Tens quase tudo organizado para não existirem imprevistos.
Há-os sempre para darem cor à vida e um brilhozinho aos teus olhos!

Mas,
como é que se passaram tantos dias e dias
sem nunca me ter apercebido que estavas ali?

Por preconceito,
pensei que talvez fossemos demasiadamente diferentes.
Outros próximos de nós fizeram o mesmo em relação a mim!
E tu?

Já me chegaram a dizer:
Mas afinal, tu até és parecida connosco! Temos muito em comum.

Fui eu que estive muito entretida a manter-me fechada no meu mundo,
na minha redoma de vidro,
no meu casulo durante demasiado tempo.
Eu já sabia que tínhamos muito em comum,
mas tive medo de mostrar quem realmente sou!

Agora mostro mais!
Agora sou mais eu!
Finalmente, já não estava a ver a hora.

Por causa de tudo isso perdi a vossa companhia durante anos.
Mas parece-me cada vez mais
que encontro uma razão de ser para que isso tivesse acontecido.
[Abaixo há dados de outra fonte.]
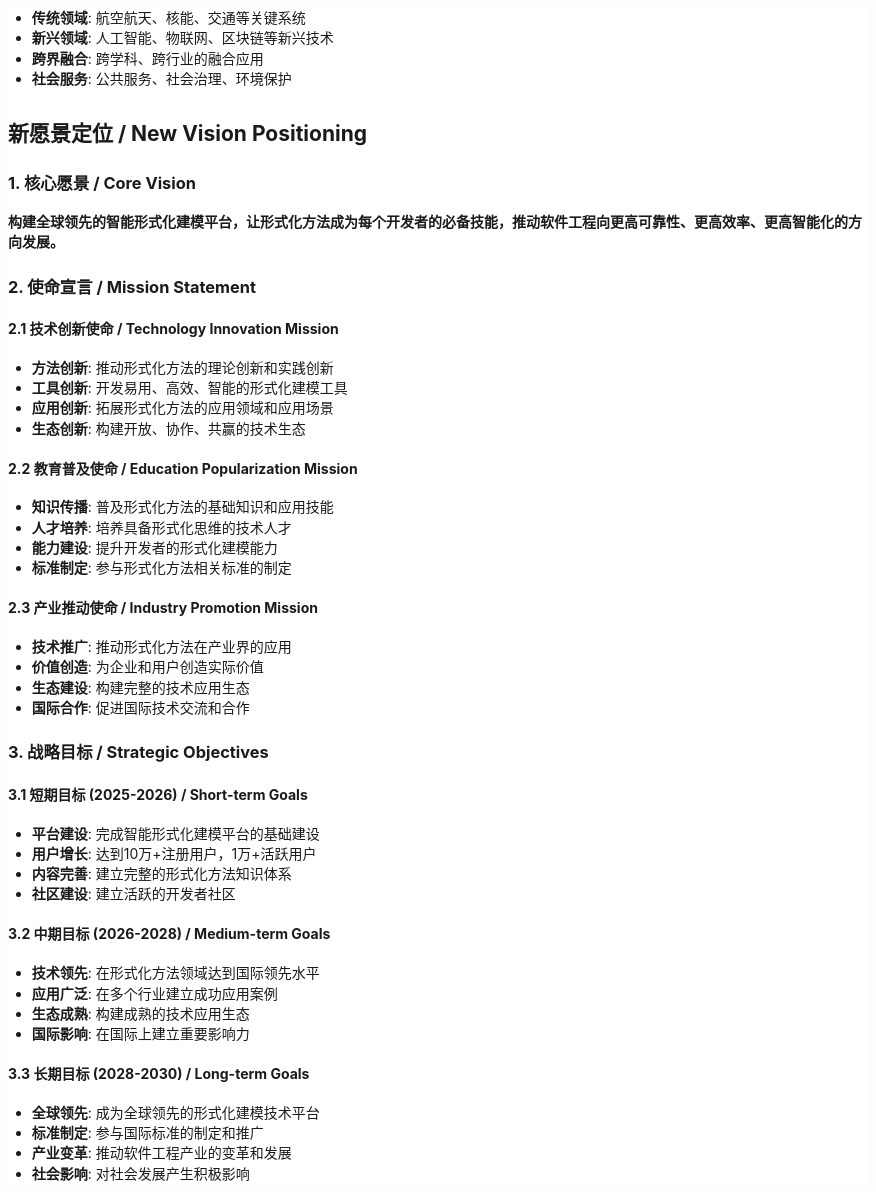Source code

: - **传统领域**: 航空航天、核能、交通等关键系统
- **新兴领域**: 人工智能、物联网、区块链等新兴技术
- **跨界融合**: 跨学科、跨行业的融合应用
- **社会服务**: 公共服务、社会治理、环境保护

## 新愿景定位 / New Vision Positioning

### 1. 核心愿景 / Core Vision

**构建全球领先的智能形式化建模平台，让形式化方法成为每个开发者的必备技能，推动软件工程向更高可靠性、更高效率、更高智能化的方向发展。**

### 2. 使命宣言 / Mission Statement

#### 2.1 技术创新使命 / Technology Innovation Mission

- **方法创新**: 推动形式化方法的理论创新和实践创新
- **工具创新**: 开发易用、高效、智能的形式化建模工具
- **应用创新**: 拓展形式化方法的应用领域和应用场景
- **生态创新**: 构建开放、协作、共赢的技术生态

#### 2.2 教育普及使命 / Education Popularization Mission

- **知识传播**: 普及形式化方法的基础知识和应用技能
- **人才培养**: 培养具备形式化思维的技术人才
- **能力建设**: 提升开发者的形式化建模能力
- **标准制定**: 参与形式化方法相关标准的制定

#### 2.3 产业推动使命 / Industry Promotion Mission

- **技术推广**: 推动形式化方法在产业界的应用
- **价值创造**: 为企业和用户创造实际价值
- **生态建设**: 构建完整的技术应用生态
- **国际合作**: 促进国际技术交流和合作

### 3. 战略目标 / Strategic Objectives

#### 3.1 短期目标 (2025-2026) / Short-term Goals

- **平台建设**: 完成智能形式化建模平台的基础建设
- **用户增长**: 达到10万+注册用户，1万+活跃用户
- **内容完善**: 建立完整的形式化方法知识体系
- **社区建设**: 建立活跃的开发者社区

#### 3.2 中期目标 (2026-2028) / Medium-term Goals

- **技术领先**: 在形式化方法领域达到国际领先水平
- **应用广泛**: 在多个行业建立成功应用案例
- **生态成熟**: 构建成熟的技术应用生态
- **国际影响**: 在国际上建立重要影响力

#### 3.3 长期目标 (2028-2030) / Long-term Goals

- **全球领先**: 成为全球领先的形式化建模技术平台
- **标准制定**: 参与国际标准的制定和推广
- **产业变革**: 推动软件工程产业的变革和发展
- **社会影响**: 对社会发展产生积极影响
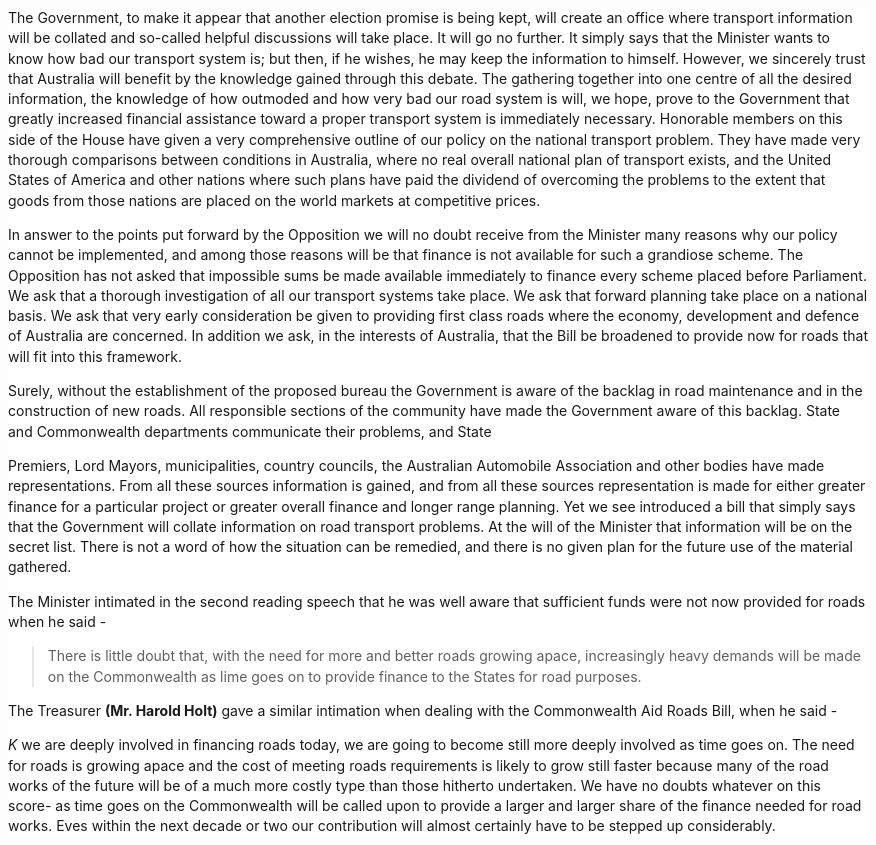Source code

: The Government, to make it appear that another election promise is being kept, will create an office where transport information will be collated and so-called helpful discussions will take place. It will go no further. It simply says that the Minister wants to know how bad our transport system is; but then, if he wishes, he may keep the information to himself. However, we sincerely trust that Australia will benefit by the knowledge gained through this debate. The gathering together into one centre of all the desired information, the knowledge of how outmoded and how very bad our road system is will, we hope, prove to the Government that greatly increased financial assistance toward a proper transport system is immediately necessary. Honorable members on this side of the House have given a very comprehensive outline of our policy on the national transport problem. They have made very thorough comparisons between conditions in Australia, where no real overall national plan of transport exists, and the United States of America and other nations where such plans have paid the dividend of overcoming the problems to the extent that goods from those nations are placed on the world markets at competitive prices. 

In answer to the points put forward by the Opposition we will no doubt receive from the Minister many reasons why our policy cannot be implemented, and among those reasons will be that finance is not available for such a grandiose scheme. The Opposition has not asked that impossible sums be made available immediately to finance every scheme placed before Parliament. We ask that a thorough investigation of all our transport systems take place. We ask that forward planning take place on a national basis. We ask that very early consideration be given to providing first class roads where the economy, development and defence of Australia are concerned. In addition we ask, in the interests of Australia, that the Bill be broadened to provide now for roads that will fit into this framework. 

Surely, without the establishment of the proposed bureau the Government is aware of the backlag in road maintenance and in the construction of new roads. All responsible sections of the community have made the Government aware of this backlag. State and Commonwealth departments communicate their problems, and State 

Premiers, Lord Mayors, municipalities, country councils, the Australian Automobile Association and other bodies have made representations. From all these sources information is gained, and from all these sources representation is made for either greater finance for a particular project or greater overall finance and longer range planning. Yet we see introduced a bill that simply says that the Government will collate information on road transport problems. At the will of the Minister that information will be on the secret list. There is not a word of how the situation can be remedied, and there is no given plan for the future use of the material gathered. 

The Minister intimated in the second reading speech that he was well aware that sufficient funds were not now provided for roads when he said - 

  >There is little doubt that, with the need for more and better roads growing apace, increasingly heavy demands will be made on the Commonwealth as lime goes on to provide finance to the States for road purposes. 

The Treasurer  **(Mr. Harold Holt)**  gave a similar intimation when dealing with the Commonwealth Aid Roads Bill, when he said - 


 *K* we are deeply involved in financing roads today, we are going to become still more deeply involved as time goes on. The need for roads is growing apace and the cost of meeting roads requirements is likely to grow still faster because many of the road works of the future will be of a much more costly type than those hitherto undertaken. We have no doubts whatever on this score- as time goes on the Commonwealth will be called upon to provide a larger and larger share of the finance needed for road works. Eves within the next decade or two our contribution will almost certainly have to be stepped up considerably. 
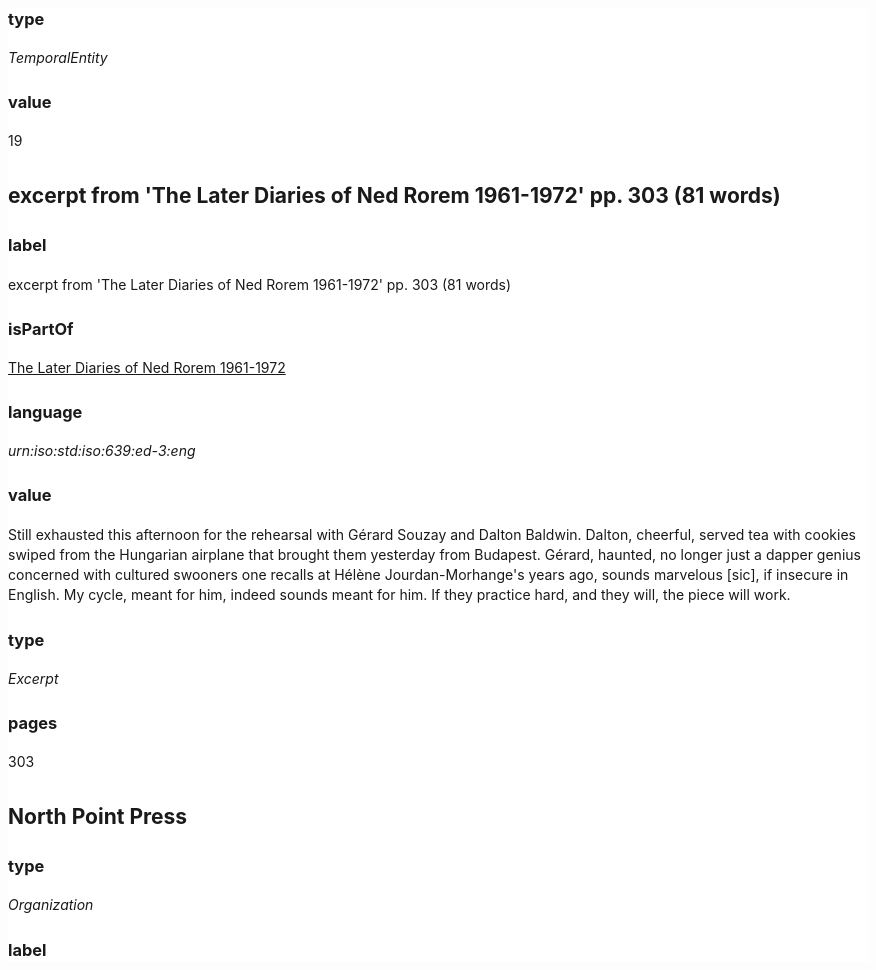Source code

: ### type


*TemporalEntity*

### value


19

## excerpt from 'The Later Diaries of Ned Rorem 1961-1972' pp. 303 (81 words)

### label


excerpt from 'The Later Diaries of Ned Rorem 1961-1972' pp. 303 (81 words)

### isPartOf


[The Later Diaries of Ned Rorem 1961-1972](#The-Later-Diaries-of-Ned-Rorem-1961-1972)

### language


*urn:iso:std:iso:639:ed-3:eng*

### value


<p>Still exhausted this afternoon for the rehearsal with G&eacute;rard Souzay and Dalton Baldwin. Dalton, cheerful, served tea with cookies swiped from the Hungarian airplane that brought them yesterday from Budapest. G&eacute;rard, haunted, no longer just a dapper genius concerned with cultured swooners one recalls at H&eacute;l&egrave;ne Jourdan-Morhange's years ago, sounds marvelous [sic], if insecure in English. My cycle, meant for him, indeed sounds meant for him. If they practice hard, and they will, the piece will work.</p>

### type


*Excerpt*

### pages


303

## North Point Press

### type


*Organization*

### label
Espero não perder mais tempo!
Já perdi mais que suficiente.

Quando te vir da próxima vez vou ter que te olhar bem no fundo dos olhos!
Talvez um dia descubras os meus!
Eu espero!
Tenho muito tempo…,
quero dizer tempo não sei se tenho,
mas tenho paciência,
muita paciência...

Nesse dia,
talvez nesse dia,
consiga tocar a tua mão,
ou talvez sejas tu a procurar a minha.
E talvez nesse dia eu toque a tua alma
e isso seja só o primeiro passo para te amar.

Outono de 2002


Um dia apercebi-me que deixei de ter tempo.

Outras coisas aconteceram,
outro alguém apareceu...
Um dia teve a coragem de tocar a minha mão...
Atrevi-me a procurar a sua...
nos dias seguintes... que já são alguns ...
conseguiu tocar a minha alma... como ninguém antes fizera...
E isso foi o primeiro passo para AMAR.